Directions for this task:
Pull from the text on the CZ 100 handgun the passage that runs from "The CZ 100 is" up to and including "6 rounds .40).", copying it word for word.

Text provided:
::::::

The CZ 100 is a semi-automatic handgun, introduced in 1995 by Česká Zbrojovka . It was the first of CZs weapons to use synthetic materials. It has a sister model, CZ 110, which has a smaller magazine capacity (7 rounds 9mm or 6 rounds .40).

The "CZ100" was reintroduced in 2000 and called the "CZ100B". It is identical in most ways, except for adjustable sights, trigger and firing mechanism work, and cleaner machining of the main slide and exterior steel.

Features
The CZ 100 has a number of important handgun features. It is hammerless DAO (double action only), meaning that the firing system is under no tension unless the trigger is pulled. There is an automatic firing pin safety device. It is constructed for one-handed cocking, with a protrusion on the slide behind the ejection port intended for pushing against the edge of a fixed surface. The gun uses the usual Browning cam for action. The .40 S&W version has a simple compensator. The tactical rail allows for the attachment of a laser or light, but only proprietary models.

::::::

Dataset section:
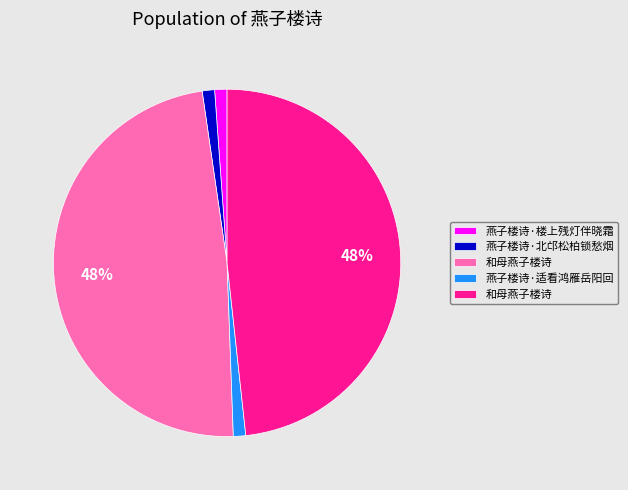

Is there any slice that represents more than half of the pie?

No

::::::

Task result:
The CZ 100 is a semi-automatic handgun, introduced in 1995 by Česká Zbrojovka . It was the first of CZs weapons to use synthetic materials. It has a sister model, CZ 110, which has a smaller magazine capacity (7 rounds 9mm or 6 rounds .40).